Task objective =
No pictures should appear. The lines from the beginning of the listing through the one holding "Wymyślony cytat, przepis" must be reproduced exactly, and nothing more.

+ + + + +

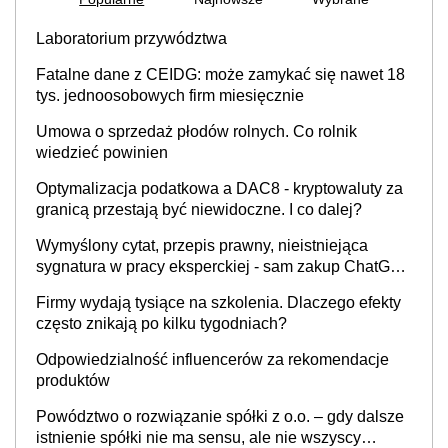
Laboratorium przywództwa
Fatalne dane z CEIDG: może zamykać się nawet 18
tys. jednoosobowych firm miesięcznie
Umowa o sprzedaż płodów rolnych. Co rolnik
wiedzieć powinien
Optymalizacja podatkowa a DAC8 - kryptowaluty za
granicą przestają być niewidoczne. I co dalej?
Wymyślony cytat, przepis prawny, nieistniejąca
sygnatura w pracy eksperckiej - sam zakup ChatGPT
to nie wdrożenie AI w firmie
Firmy wydają tysiące na szkolenia. Dlaczego efekty
często znikają po kilku tygodniach?
Odpowiedzialność influencerów za rekomendacje
produktów
Powództwo o rozwiązanie spółki z o.o. – gdy dalsze
istnienie spółki nie ma sensu, ale nie wszyscy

+ + + + +

Exercise response =
Laboratorium przywództwa
Fatalne dane z CEIDG: może zamykać się nawet 18
tys. jednoosobowych firm miesięcznie
Umowa o sprzedaż płodów rolnych. Co rolnik
wiedzieć powinien
Optymalizacja podatkowa a DAC8 - kryptowaluty za
granicą przestają być niewidoczne. I co dalej?
Wymyślony cytat, przepis prawny, nieistniejąca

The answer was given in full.